Operating profit for the period decreased to £10.5m (2017: £16.3m) and profit before tax decreased to £9.7m (2017: £15.4m). Taxation charges for the period were £3.1m (2017: £3.9m), with the underlying effective tax rate2 for the period at 23.0% (2017: 21.1%). The basic earnings per share was 4.3p (2017: 7.5p). When adjusted for exceptional items, pension administration costs, amortisation and non-cash interest, earnings per share was 8.3p (2017: 8.3p).

Exceptional items (note 4) in the period totalled £4.1m (2017: gain of £1.4m); £2.2m related to the expected closure of the Dunstable UK manufacturing site and £1.9m for acquisition related costs for the acquisition of Systagenix Wound Management Manufacturing Limited which completed on 1 October 2018.

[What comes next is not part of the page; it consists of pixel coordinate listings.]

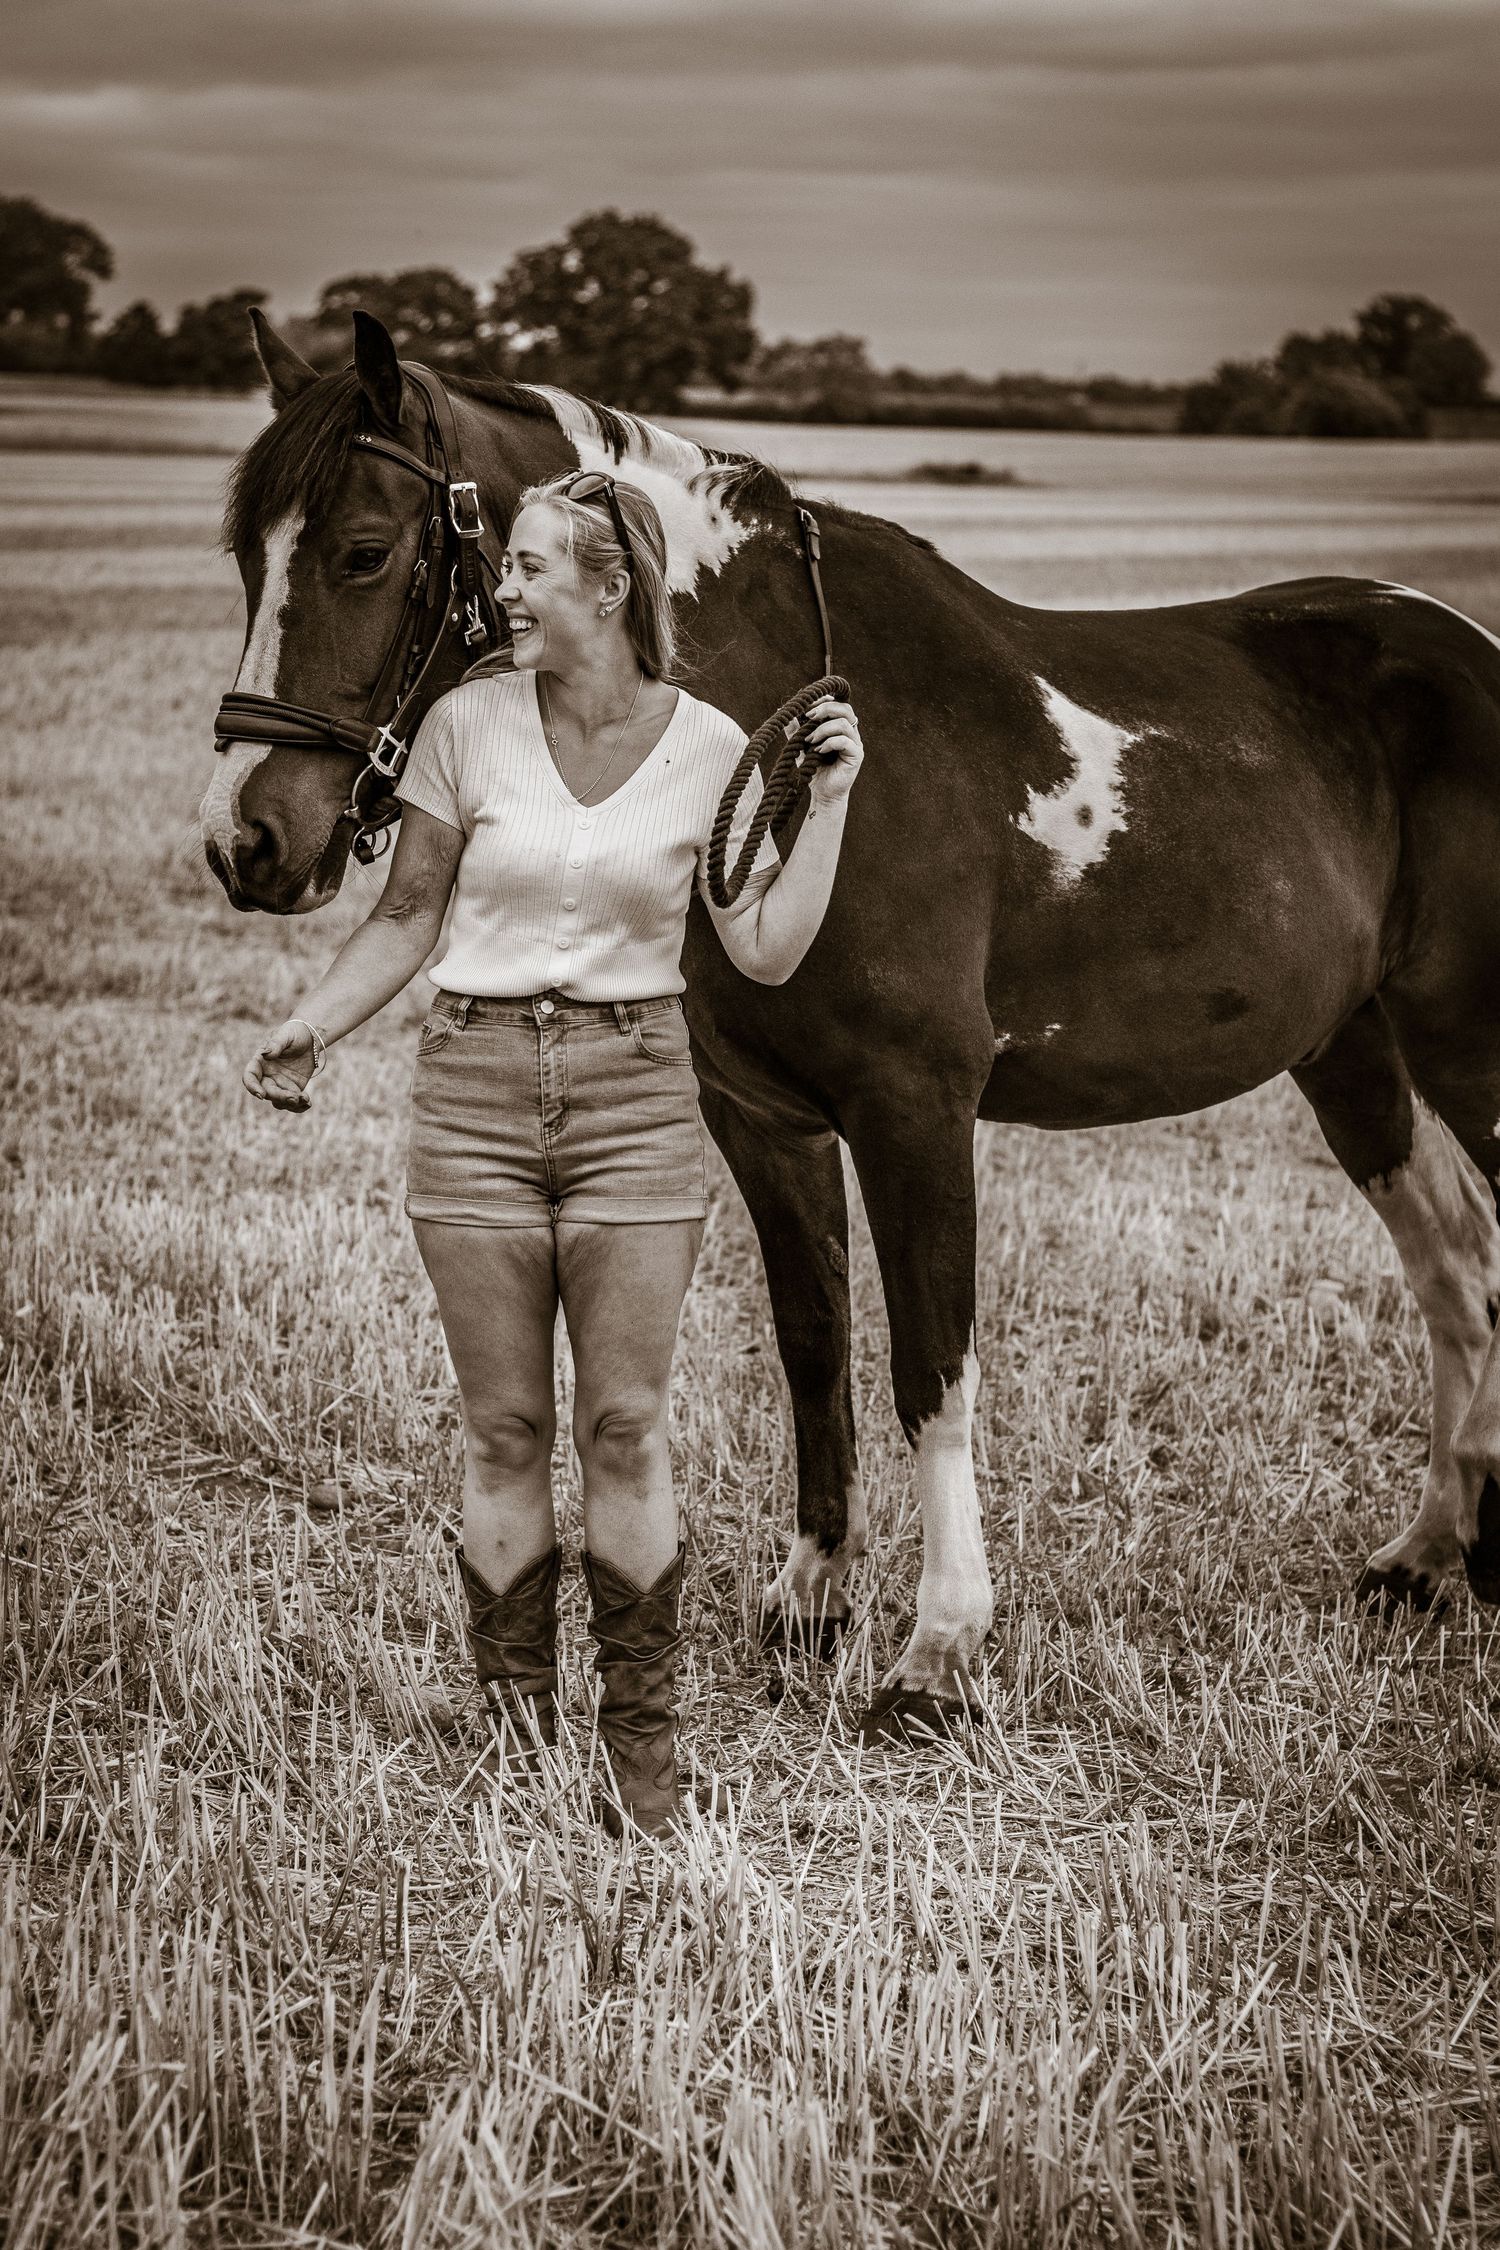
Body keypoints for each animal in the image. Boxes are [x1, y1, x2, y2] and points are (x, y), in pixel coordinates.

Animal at [202, 308, 1500, 1741]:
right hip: (1355, 1048)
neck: (803, 740)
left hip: (1467, 1041)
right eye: (247, 558)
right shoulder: (763, 1118)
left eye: (365, 552)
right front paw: (812, 1599)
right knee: (1456, 1263)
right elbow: (814, 1342)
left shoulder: (915, 1109)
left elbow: (932, 1364)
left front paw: (939, 1652)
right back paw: (1429, 1554)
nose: (246, 840)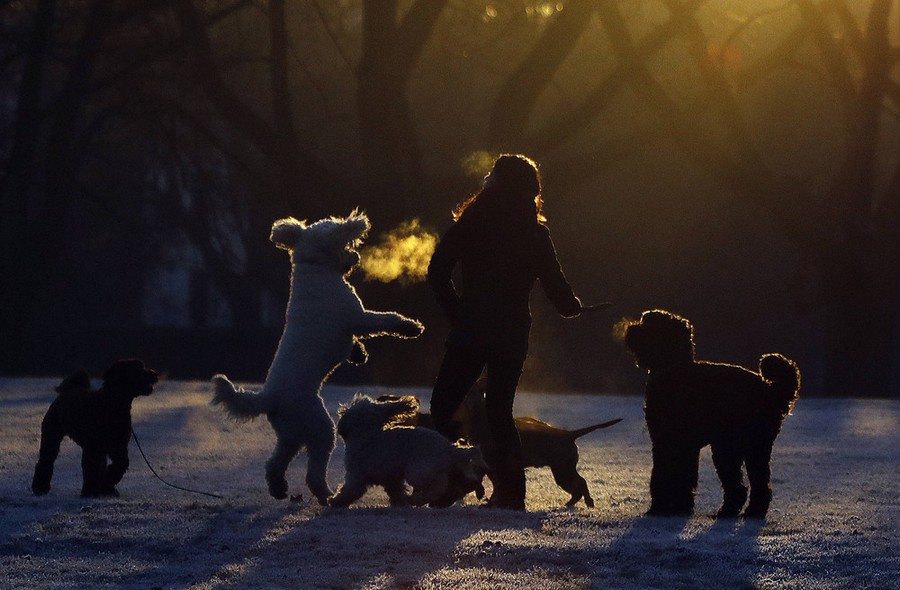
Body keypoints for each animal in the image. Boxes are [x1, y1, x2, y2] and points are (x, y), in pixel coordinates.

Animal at [30, 360, 158, 500]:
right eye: (137, 369)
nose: (154, 374)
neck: (112, 404)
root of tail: (67, 391)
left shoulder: (118, 447)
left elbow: (120, 464)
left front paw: (106, 487)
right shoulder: (93, 447)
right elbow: (91, 468)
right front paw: (90, 492)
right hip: (52, 436)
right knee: (46, 460)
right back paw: (40, 488)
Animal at [212, 210, 426, 506]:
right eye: (341, 237)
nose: (355, 256)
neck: (314, 267)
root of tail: (268, 397)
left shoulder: (351, 325)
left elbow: (355, 342)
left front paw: (358, 354)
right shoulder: (358, 318)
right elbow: (386, 321)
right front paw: (411, 327)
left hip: (290, 434)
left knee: (274, 464)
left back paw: (279, 489)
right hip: (320, 429)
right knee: (313, 473)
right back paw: (328, 495)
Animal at [326, 394, 488, 508]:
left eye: (347, 412)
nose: (341, 412)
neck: (366, 433)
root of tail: (449, 448)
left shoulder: (356, 476)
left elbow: (349, 491)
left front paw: (334, 501)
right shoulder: (391, 478)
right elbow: (396, 490)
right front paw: (399, 503)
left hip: (417, 471)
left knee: (439, 485)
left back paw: (416, 499)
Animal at [380, 382, 620, 512]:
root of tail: (569, 434)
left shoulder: (492, 468)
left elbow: (494, 486)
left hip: (562, 470)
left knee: (581, 483)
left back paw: (585, 501)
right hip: (563, 470)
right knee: (579, 484)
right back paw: (574, 502)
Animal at [624, 312, 800, 520]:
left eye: (647, 324)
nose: (630, 328)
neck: (675, 370)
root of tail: (770, 390)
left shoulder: (667, 441)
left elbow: (662, 475)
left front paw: (660, 508)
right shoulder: (683, 445)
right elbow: (684, 476)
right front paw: (681, 507)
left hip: (734, 447)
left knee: (744, 486)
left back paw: (737, 512)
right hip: (748, 449)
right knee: (756, 484)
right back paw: (745, 512)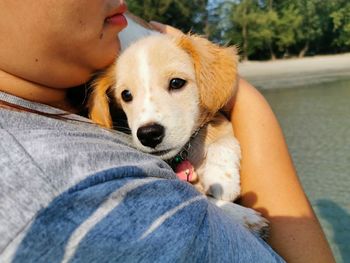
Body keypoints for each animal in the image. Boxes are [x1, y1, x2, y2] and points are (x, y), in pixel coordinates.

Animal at [88, 14, 268, 237]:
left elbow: (222, 136)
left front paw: (223, 180)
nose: (148, 134)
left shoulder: (217, 116)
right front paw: (244, 216)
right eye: (126, 95)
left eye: (176, 83)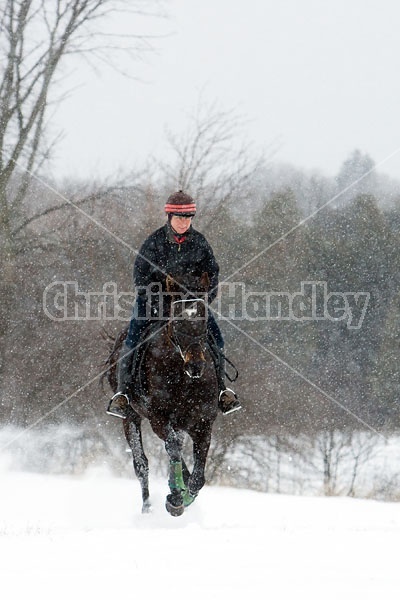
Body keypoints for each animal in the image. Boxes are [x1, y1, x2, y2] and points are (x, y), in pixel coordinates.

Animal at [105, 276, 219, 516]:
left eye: (204, 322)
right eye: (177, 322)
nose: (196, 365)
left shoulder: (203, 424)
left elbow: (198, 476)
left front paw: (185, 495)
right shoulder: (159, 419)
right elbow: (173, 450)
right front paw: (175, 499)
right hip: (131, 417)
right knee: (141, 464)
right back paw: (148, 508)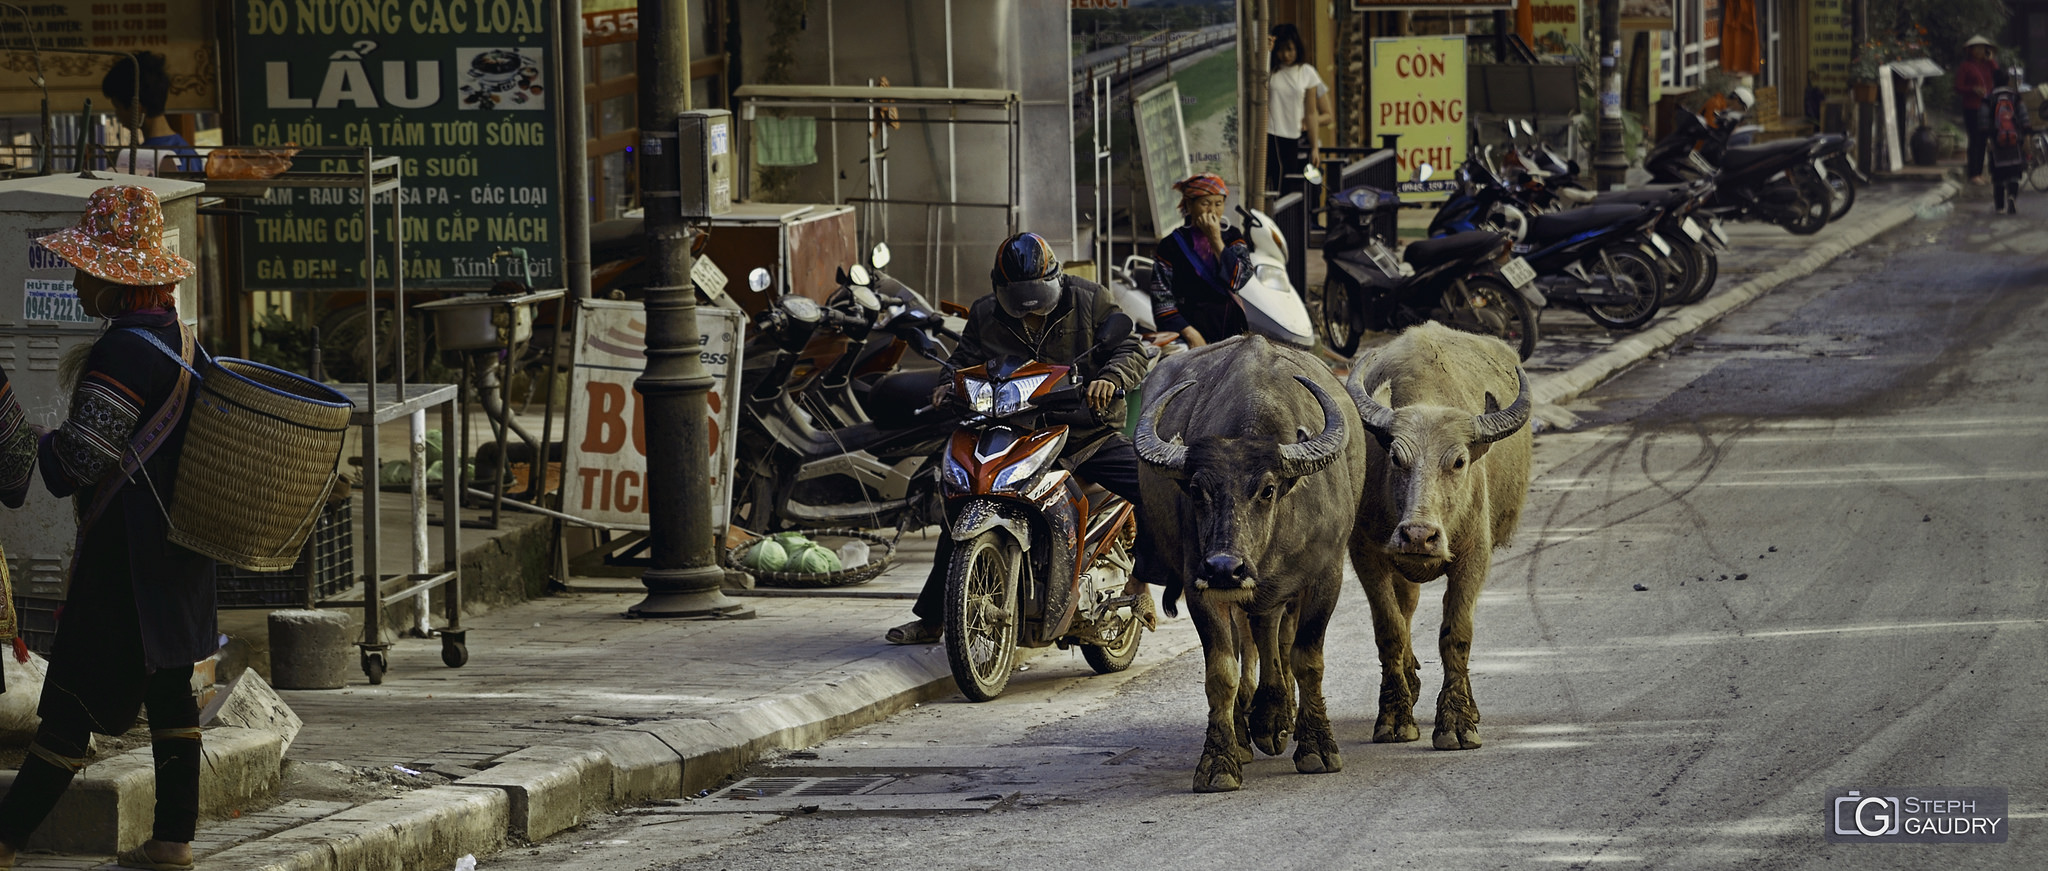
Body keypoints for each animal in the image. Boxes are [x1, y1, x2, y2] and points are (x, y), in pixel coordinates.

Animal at [1130, 334, 1368, 795]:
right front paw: (1219, 761)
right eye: (1197, 490)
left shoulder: (1325, 575)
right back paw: (1256, 725)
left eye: (1268, 489)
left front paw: (1316, 746)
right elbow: (1222, 671)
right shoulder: (1200, 584)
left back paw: (1275, 717)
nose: (1225, 567)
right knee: (1257, 635)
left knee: (1276, 634)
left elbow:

The results include the impact of Markel Industries (acquired in August 2017) and BioMed Laboratories (acquired in March 2018).

Strategic Priorities and Business Objectives

 Scapa is organised into two business units serving the Healthcare and Industrial markets, primarily in Europe and North America.  Each business unit has a specific strategy that it follows:

·  Healthcare continues to build its relationships with key market leading customers as the turn-key partner of choice, as it leverages its know-how in development and manufacturing processes together with materials expertise, in a market with favourable demographic and outsourcing trends. Healthcare remains Scapa's primary acquisition focus.

·  Industrial has further opportunities to drive improved margins through consolidation and efficiency, and is also focused on growth in selected areas where it has a competitive advantage.

Summary and outlook

Scapa has again delivered a solid first half performance with growth in trading profit and margins. There are further significant opportunities for both business units to improve both sales and margin performance through rigorous execution of the strategy, in both the short and longer term. The Board remains confident of delivering its full year expectations and in the Company's ability to drive shareholder value.